Aushilfsösi 29.01.2014
2. optional
Wenn ich mich an meine Kindheit erinnere, fällt mir ein, das meine Mutter jahrelang bei diversen Kataloghäusern Sammelbestellungen für sich und andere machte, Retouren waren völlig normal und kein Versandhaus wäre auf die Idee gekommen, wegen "zuvieler" Retouren ein Kundenkonto zu sperren. Amazon ist vermute ich mal ein Ami-Konzern, kundenfreundliches Verhalten scheint dort nicht so "in" zu sein.
nick999 29.01.2014
3. Gut so
Wenn ich bei Amazohn bestelle, weiß ich was ich will. Wer 3 Teile bestellt, um eins zu behalten, soll bei Zalando kaufen. Ich möchte als Amazonkunde nicht diese Art und Weise mitfinanzieren. Die Regelung des Gesetzgebers für Retouren ist gut, sie ist aber nicht auf permanente Rücksender eingestellt.
Borknagar 29.01.2014
4. Einseitig ...
Immer diese einseitige Berichterstattung. Ver.di kritisierte zwar die Löhne etc., aber dann sollte auch erwähnt werden, dass Mitarbeiter von Amazon eine Gegenoffensive gestartet haben und die niedrigen Löhne nur von Ver.di angeprangert wurden, die Mitarbeiter aber alle zufrieden sind und das genaue Gegenteil empfinden. Und ausserdem steht es in den AGB, dass man Konten von Kunden sperren kann, die zu viel zurücksenden. Daher ist die Aktion der Verbraucherzentrale hier wieder für den Hintern.
dreamsleep 29.01.2014
5.
Zitat von sysopDPAErneut steht Amazon in der Kritik, diesmal geht es um die Kunden des Internet-Händlers. Dem wirft die Verbraucherzentrale NRW vor, Nutzerkonten von Kunden gesperrt zu haben, weil sie zu oft Bestellungen zurückschicken.

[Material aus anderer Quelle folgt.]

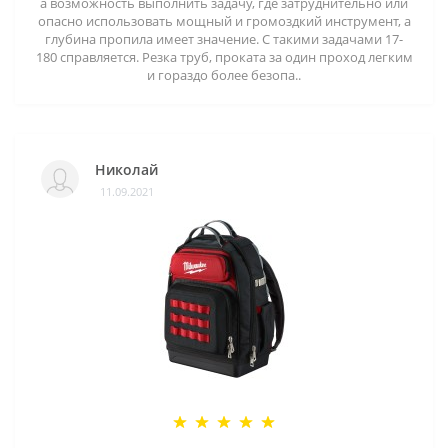
а возможность выполнить задачу, где затруднительно или
опасно использовать мощный и громоздкий инструмент, а
глубина пропила имеет значение. С такими задачами 17-
180 справляется. Резка труб, проката за один проход легким
и гораздо более безопа..
Николай
11.09.2021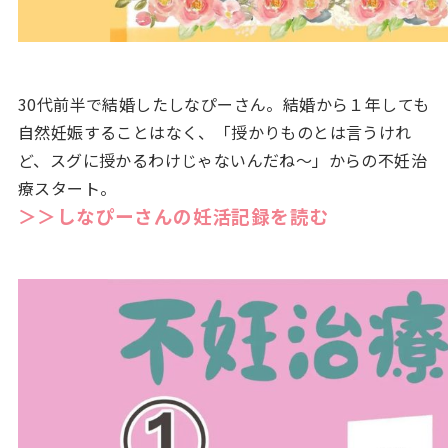
30代前半で結婚したしなぴーさん。結婚から１年しても
自然妊娠することはなく、「授かりものとは言うけれ
ど、スグに授かるわけじゃないんだね〜」からの不妊治
療スタート。
＞＞しなぴーさんの妊活記録を読む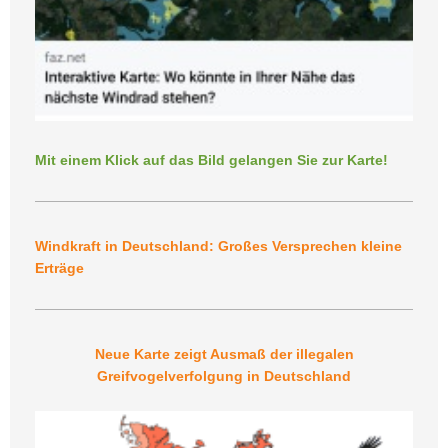
Mit einem Klick auf das Bild gelangen Sie zur Karte!
Windkraft in Deutschland: Großes Versprechen kleine
Erträge
Neue Karte zeigt Ausmaß der illegalen
Greifvogelverfolgung in Deutschland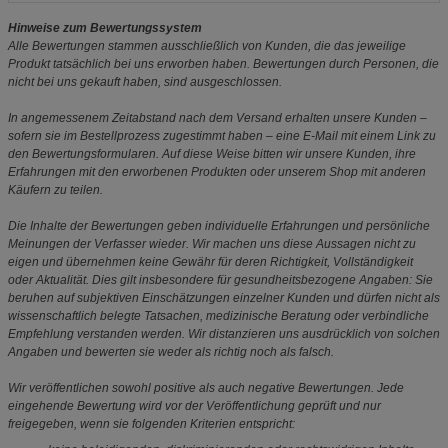
Hinweise zum Bewertungssystem
Alle Bewertungen stammen ausschließlich von Kunden, die das jeweilige
Produkt tatsächlich bei uns erworben haben. Bewertungen durch Personen, die
nicht bei uns gekauft haben, sind ausgeschlossen.
In angemessenem Zeitabstand nach dem Versand erhalten unsere Kunden –
sofern sie im Bestellprozess zugestimmt haben – eine E-Mail mit einem Link zu
den Bewertungsformularen. Auf diese Weise bitten wir unsere Kunden, ihre
Erfahrungen mit den erworbenen Produkten oder unserem Shop mit anderen
Käufern zu teilen.
Die Inhalte der Bewertungen geben individuelle Erfahrungen und persönliche
Meinungen der Verfasser wieder. Wir machen uns diese Aussagen nicht zu
eigen und übernehmen keine Gewähr für deren Richtigkeit, Vollständigkeit
oder Aktualität. Dies gilt insbesondere für gesundheitsbezogene Angaben: Sie
beruhen auf subjektiven Einschätzungen einzelner Kunden und dürfen nicht als
wissenschaftlich belegte Tatsachen, medizinische Beratung oder verbindliche
Empfehlung verstanden werden. Wir distanzieren uns ausdrücklich von solchen
Angaben und bewerten sie weder als richtig noch als falsch.
Wir veröffentlichen sowohl positive als auch negative Bewertungen. Jede
eingehende Bewertung wird vor der Veröffentlichung geprüft und nur
freigegeben, wenn sie folgenden Kriterien entspricht: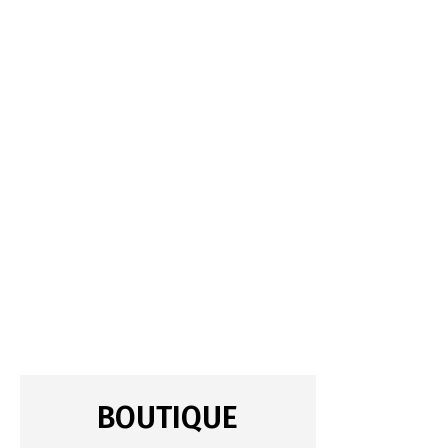
BOUTIQUE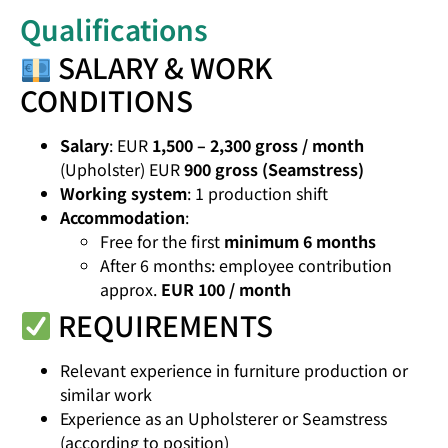
Qualifications
SALARY & WORK
CONDITIONS
Salary
: EUR
1,500 – 2,300 gross / month
(Upholster) EUR
900 gross (Seamstress)
Working system
: 1 production shift
Accommodation
:
Free for the first
minimum 6 months
After 6 months: employee contribution
approx.
EUR 100 / month
REQUIREMENTS
Relevant experience in furniture production or
similar work
Experience as an Upholsterer or Seamstress
(according to position)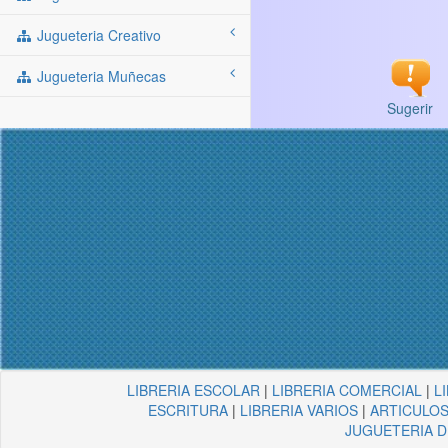
Jugueteria Creativo
Jugueteria Muñecas
Sugerir
LIBRERIA ESCOLAR
|
LIBRERIA COMERCIAL
|
L
ESCRITURA
|
LIBRERIA VARIOS
|
ARTICULOS
JUGUETERIA 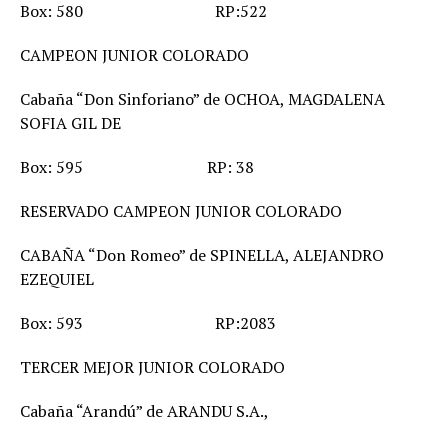
Box: 580 RP:522
CAMPEON JUNIOR COLORADO
Cabaña “Don Sinforiano” de OCHOA, MAGDALENA
SOFIA GIL DE
Box: 595 RP: 38
RESERVADO CAMPEON JUNIOR COLORADO
CABAÑA “Don Romeo” de SPINELLA, ALEJANDRO
EZEQUIEL
Box: 593 RP:2083
TERCER MEJOR JUNIOR COLORADO
Cabaña “Arandú” de ARANDU S.A.,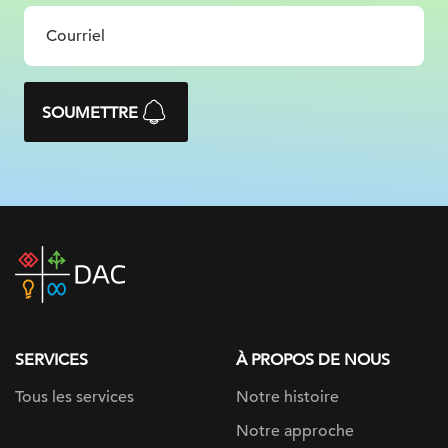
SOUMETTRE
DAC
home
page
SERVICES
À PROPOS DE NOUS
Tous les services
Notre histoire
Notre approche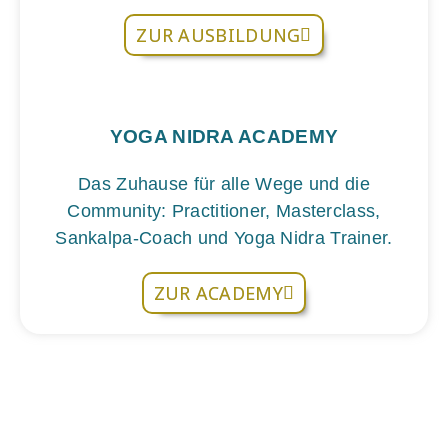
ZUR AUSBILDUNG
YOGA NIDRA ACADEMY
Das Zuhause für alle Wege und die
Community: Practitioner, Masterclass,
Sankalpa-Coach und Yoga Nidra Trainer.
ZUR ACADEMY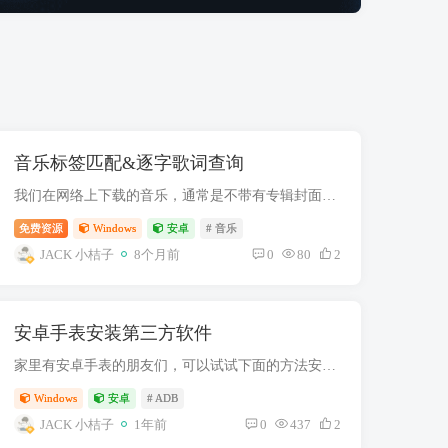
音乐标签匹配&逐字歌词查询
我们在网络上下载的音乐，通常是不带有专辑封面、歌曲信息等标签，在导入本地播放器的时候极不美观，本文将分享两个自动匹配歌曲标签的工具，让你打造出精美的音乐墙 效果演示 专辑封面&逐...
免费资源
Windows
安卓
# 音乐
JACK 小桔子
8个月前
0
80
2
安卓手表安装第三方软件
家里有安卓手表的朋友们，可以试试下面的方法安装第三方应用 我是用的是 OPPO watch 设备，本教程使用到搞机工具箱，此工具由 晨钟酱 开发，需收费，但操作简单 软件准备 可以看看：米坛wear应...
Windows
安卓
# ADB
JACK 小桔子
1年前
0
437
2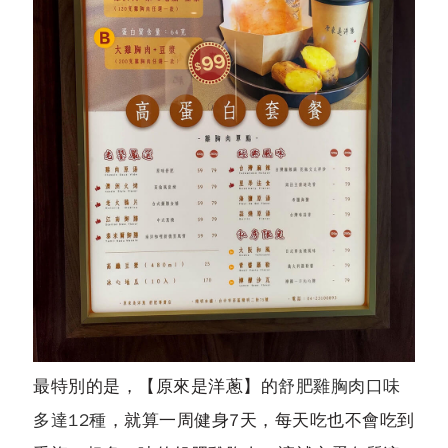
最特別的是，【原來是洋蔥】的
舒肥雞胸肉口味
多達12種
，就算一周健身7天，每天吃也不會吃到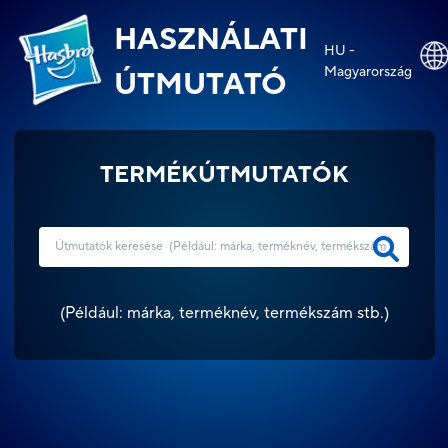
HASZNÁLATI
HU -
Magyarország
ÚTMUTATÓ
TERMÉKÚTMUTATÓK
(
Például: márka, terméknév, termékszám stb.
)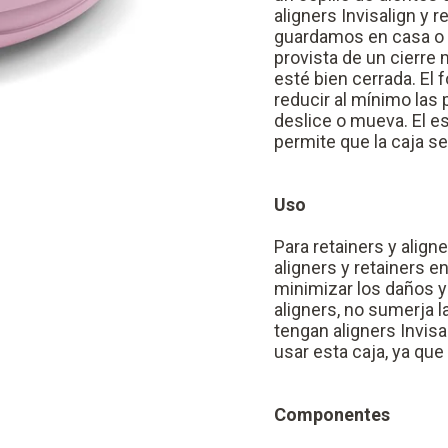
aligners Invisalign y 
guardamos en casa o 
provista de un cierre
esté bien cerrada. El f
reducir al mínimo las 
deslice o mueva. El e
permite que la caja s
Uso
Para retainers y align
aligners y retainers e
minimizar los daños y 
aligners, no sumerja l
tengan aligners Invis
usar esta caja, ya que
Componentes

Der Konzern spricht von "Einzelfällen". http://www.spiegel.de/wirtschaft/service/retouren-amazon-loescht-nutzerkonten-umtauschfreudiger-kunden-a-946257.html
Und wo ist da jetzt das Problem? Diese kostenlose Rücksendung von Waren ist sowieso ein Unding und trägt Mitschuld an den menschenverachtenden Bedingungen im Logistikbereich. Da wird mal eben die gewünschte Jacke in L, XL und XXL bestellt und dann vielleicht auch noch in 2 verschiedenen Farben, weil man ja nicht so genau weiß welche Größe und welchen Farbwunsch Omi denn nun hat. Der Rest wird dann einfach kostenfrei retourniert. Da es nun Leute getroffen hat, die diesen 'Service' auch noch missbraucht haben, hält sich mein Mitleid stark in Grenzen. Mit verbraucherunfreundlich hat das zumindest wenig zu tun.